Records taken from a dataset
= Beginning of Section =
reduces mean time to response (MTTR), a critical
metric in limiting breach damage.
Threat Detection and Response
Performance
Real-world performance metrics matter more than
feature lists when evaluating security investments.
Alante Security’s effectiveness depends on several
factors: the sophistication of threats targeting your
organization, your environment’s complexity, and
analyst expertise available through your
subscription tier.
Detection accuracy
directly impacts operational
= End of Section =
_The task_.
Put every line of the material into a Markdown table with two columns, Row and Line, numbering each line in order and leaving out any blank lines.

_Result of the task_.
| Row | Line |
|---|---|
| 1 | reduces mean time to response (MTTR), a critical |
| 2 | metric in limiting breach damage. |
| 3 | Threat Detection and Response |
| 4 | Performance |
| 5 | Real-world performance metrics matter more than |
| 6 | feature lists when evaluating security investments. |
| 7 | Alante Security’s effectiveness depends on several |
| 8 | factors: the sophistication of threats targeting your |
| 9 | organization, your environment’s complexity, and |
| 10 | analyst expertise available through your |
| 11 | subscription tier. |
| 12 | Detection accuracy |
| 13 | directly impacts operational |